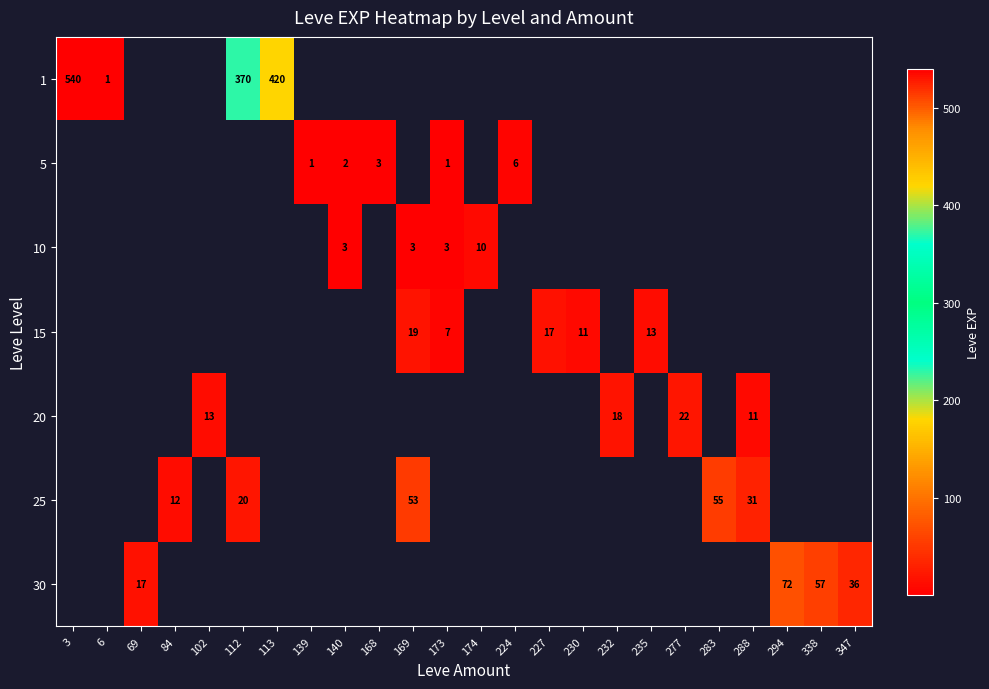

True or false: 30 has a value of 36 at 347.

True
==
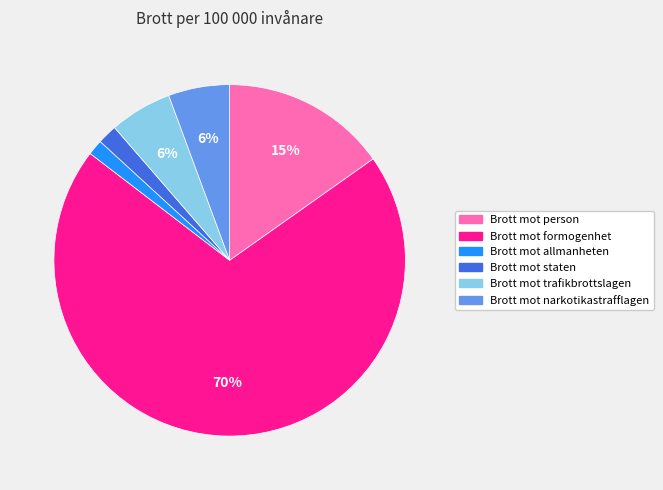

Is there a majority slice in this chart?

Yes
...
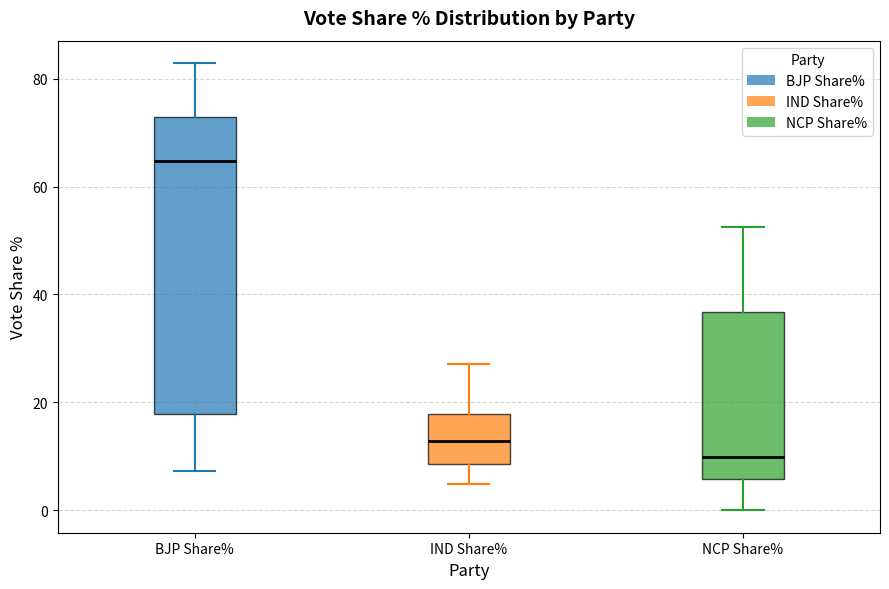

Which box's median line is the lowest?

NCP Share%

» **Task details**:
Please pull out every line of the records above that contains the word "True", with case counting.

» **Solution to the problem**:
True or false: 30 has a value of 36 at 347.
True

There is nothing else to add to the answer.